If you are green fields and the code has never been released.. you get nothing.

If the code has man years of testing and man decades or centuries of use in the field.....? you need fairly strong evidence that you are making things better, rather than just changing things and maybe making it worse. So extending the tests _after_ behavioural changes loses that valuable oracle.?

Remember tests are code hence tests have bugs, tests test the code and the code tests the tests.

So expanding tests on known working code, and adding precondition asserts, provides a strong oracle to prove that the tests are correct and working.

Which as you grow the tests, they turn around and provide a strong oracle to prove your refactorings are correct and are indeed pure refactorings.

?

The "keeping up with the herd of cats" to avoid Bing Bang integrations is an excellent reason.

How does this help?

Breaks it down into small manageable integrations... and instead of finding later you are conflicting with weeks worth of work with another cat...

You find out after only a days worth of conflicts, know to walk over and work _with_ the other cat. Yup, shouldn't ever happen good team work and all that.... blah blah, but shit and schedule pressure happens.

Hanging out on a branch whilst man years is going into the mainline is going to be bad no matter what, but this trick decreases the urgency to close slightly.

Being able to drop the extended unit tests into the mainline to stop the herd of cats accidentally breaking things, even if the rest of the branch isn't ready, is an excellent reason.

How does this help? Wouldn't all your unit tests be available at the tip anyway?

Interposing behavioural changes with behavioural changes from other cats makes review and defect isolation hard. So if you're doing this mix of things, being able to drop the zero / low risk items first until you can build coverage and confidence. In the realm of excellent unit test coverage not so much of a problem, in browner fields, deeply embedded, multi-threaded, more of a problem.

Floods of microcommits of "obviously correct" tiny refactorings is an excellent reason.

How does this help do microcommits?

Review. Makes it much much easier. Whether by yourself, or reviewer or pair. Bundle twenty or so refactorings... and it becomes damn hard to reason about.

I have great confidence in myself in making correct refactorings.... so can blithely pile change upon change upon change.

Alas, history shows that confidence is woefully unfounded.


Using coverage analysis to see where you're starting to walk on shaky ground, and then retroactively? brace with unit tests _before_ all your changes is an excellent reason.

Again, are you running/testing old versions?
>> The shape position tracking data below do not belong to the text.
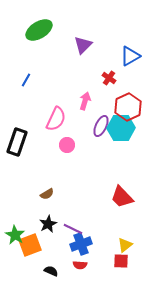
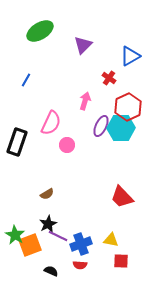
green ellipse: moved 1 px right, 1 px down
pink semicircle: moved 5 px left, 4 px down
purple line: moved 15 px left, 7 px down
yellow triangle: moved 14 px left, 5 px up; rotated 49 degrees clockwise
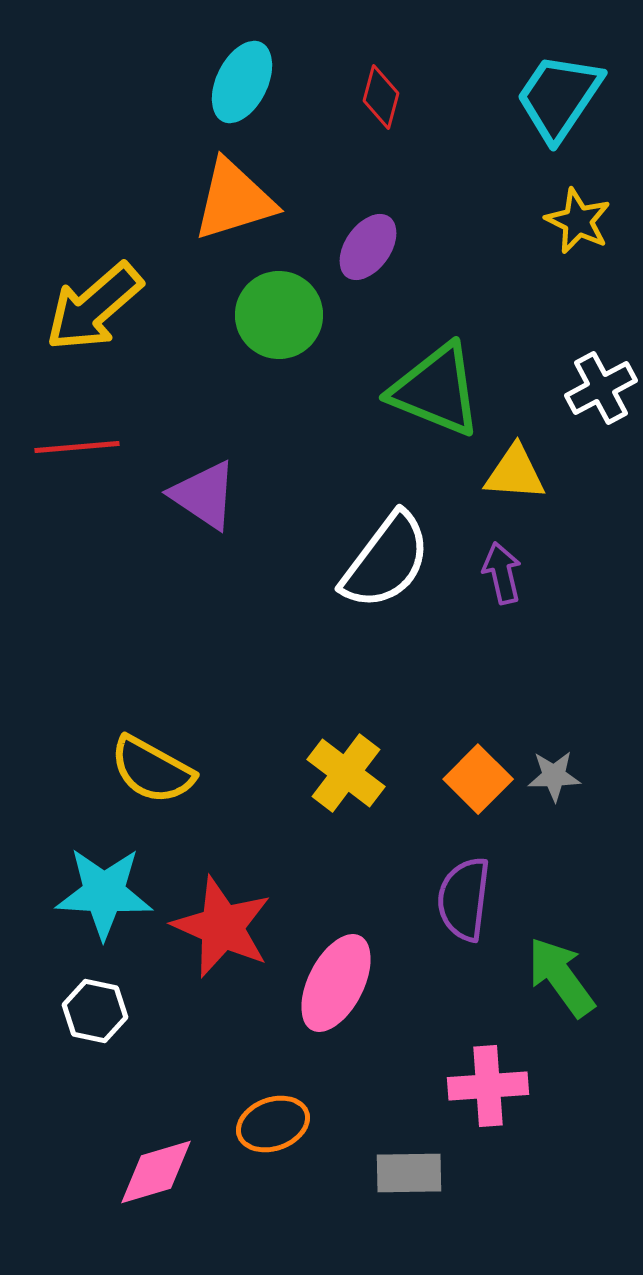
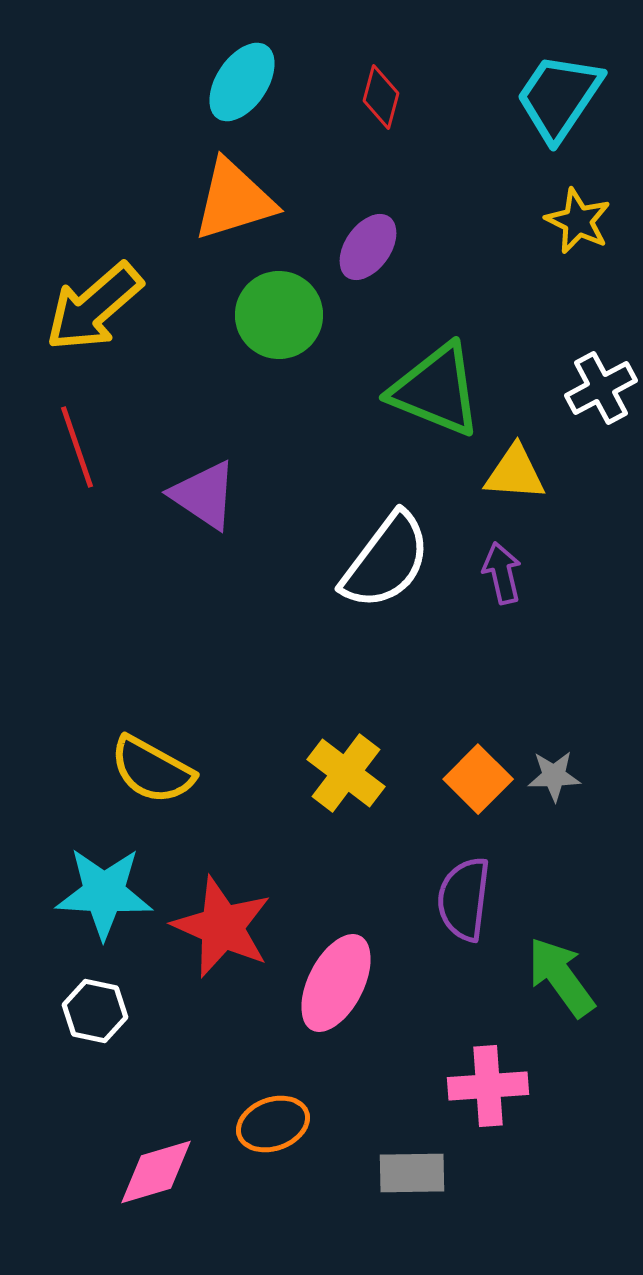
cyan ellipse: rotated 8 degrees clockwise
red line: rotated 76 degrees clockwise
gray rectangle: moved 3 px right
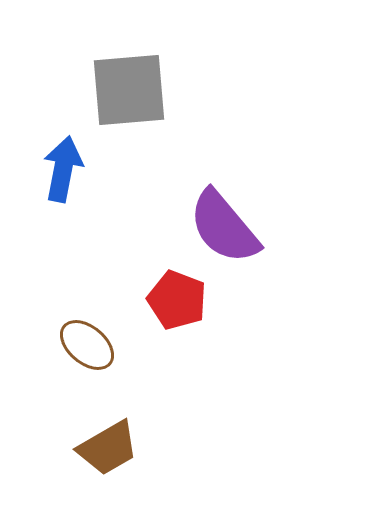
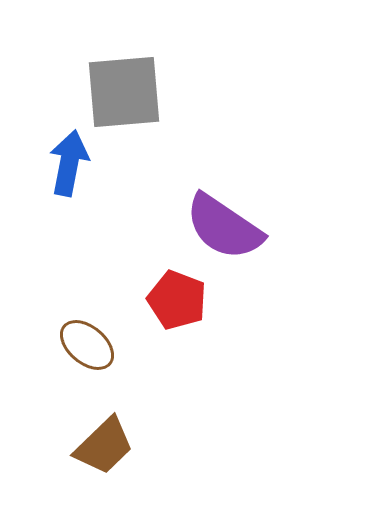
gray square: moved 5 px left, 2 px down
blue arrow: moved 6 px right, 6 px up
purple semicircle: rotated 16 degrees counterclockwise
brown trapezoid: moved 4 px left, 2 px up; rotated 14 degrees counterclockwise
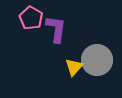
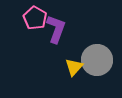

If not, how is this different from adding tests wherever you are?

Your unit tests are what give you confidence bravely refactor, knowing you aren't causing regressions.

Sadly, looking at coverage analysis I know myself and all other cats are way overly optimistic about what unit tests do in fact test. Again, it's hard to assert negatives. It's easy to assert behaviour, but hard to assert the absence thereof. (Mutation testing sounds like a very good thing, anyone know of a good C/C++ mutation testing framework?)

If a branch you have just refactored is showing red in coverage analysis.... your test? shouldn't be giving _any_ confidence about the change. Doesn't mean you need to abandon the change, just means you have to go back and brace it first.